Photographed By Alexandre Diallo

Christophe Josse's collection for the Spring and Summer 2011, reminds me of the movie "Les Enfants du Paradis" - "Children of Paradis" (1945). Mainly, the word association of the title of the film, and the feeling, that popped into my head, when I first saw the collection (this is what my DVD looks like). I didn't actually see it in person though. My friend, grad student, and sometimes photographer, Alex, attended the show. He lives in Paris (I should live in Paris).

The movie, set in the theatrical arena of the capital of France in the 19th century, revolves around a beautiful courtesan, Garance (Arletty), and the four men who are all in love with her. One of them, Baptiste (Jean-Louis Barrault), is a theater mime. He's a beautiful pantomime. Climactic as you can be in his white harlequin costumes.

The film is directed by Marcel Carné and was been voted as the best French movie ever to be made in 1995. I've seen a lot of good French movies since then so I can't completely agree. But, I do agree with David and Margaret's take on the classic.

MARGARET: David. Oh, God.

DAVID: It is. It's a great film and, as you rightly said, it was made under extremely difficult circumstances. They started shooting it in 1942. There was an awful lot of difficulty, which you talked about. One of the things was that when it was finally released in 1945, after the liberation, it was sort of seen almost as a kind of symbol of France re-emerging and French cinema re-emerging after this terrible period of war and occupation.
————
What is expected -
Answer from the post about Christophe Josse's collection, one line per part:
(a) Which season's collection does the post discuss?
(b) Which actor played Baptiste?
(c) In what year did shooting of the film start?

Dataset excerpt -
————
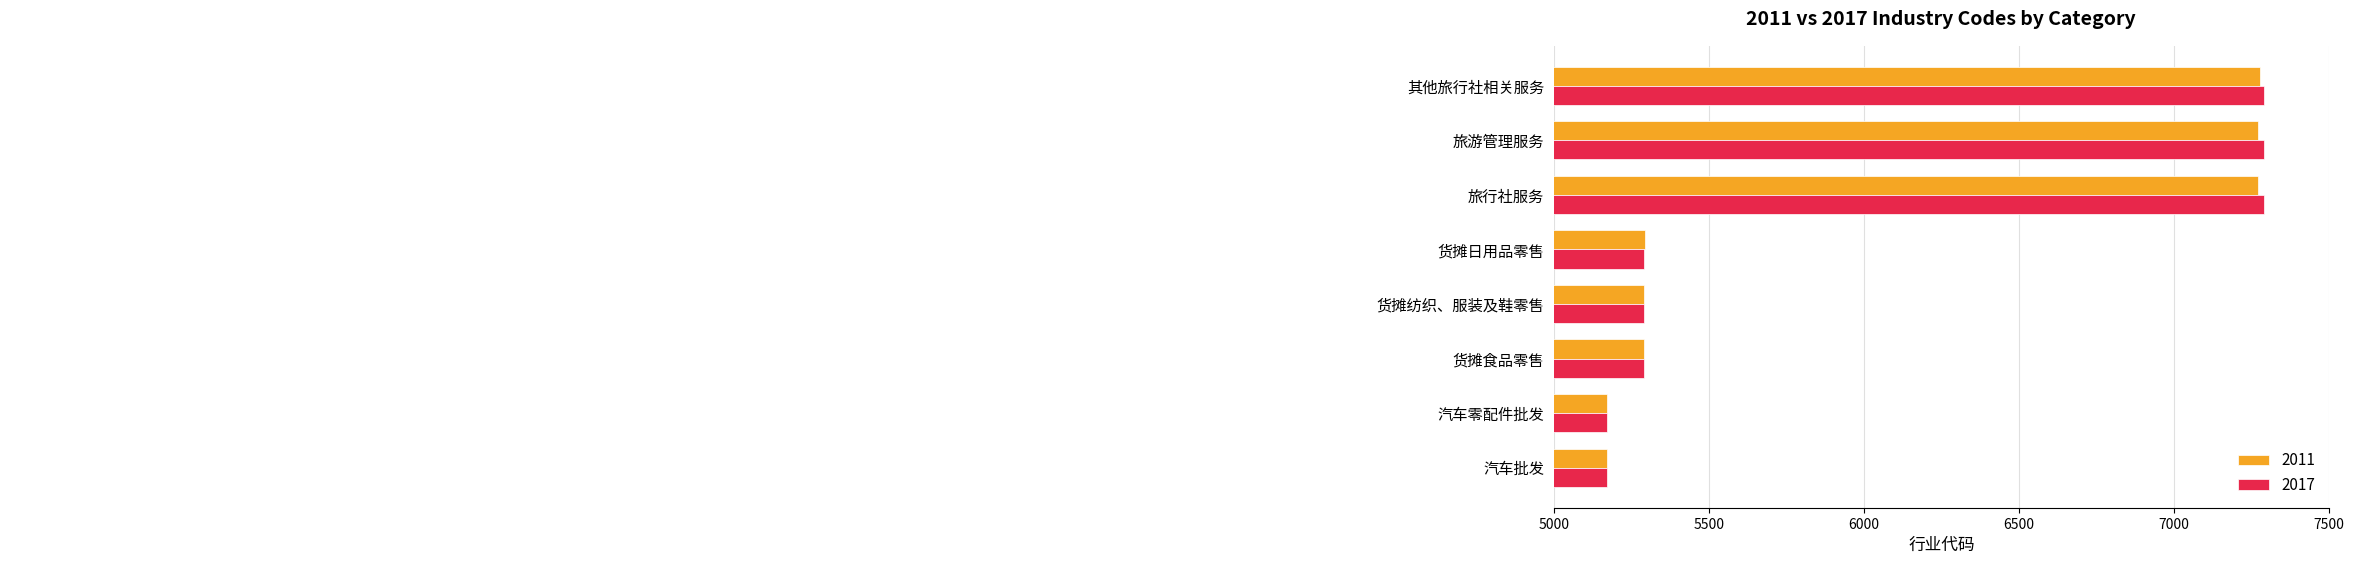

At which label is 2011 closest to 6225?

货摊日用品零售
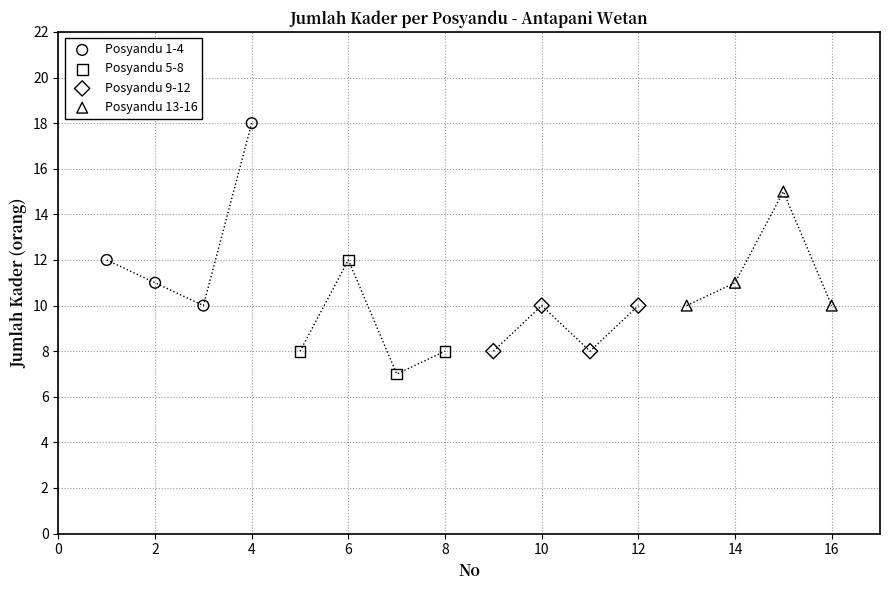

Which series has the widest spread of Y values?

Posyandu 1-4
————
Task solution -
(a) Spring and Summer 2011
(b) Jean-Louis Barrault
(c) 1942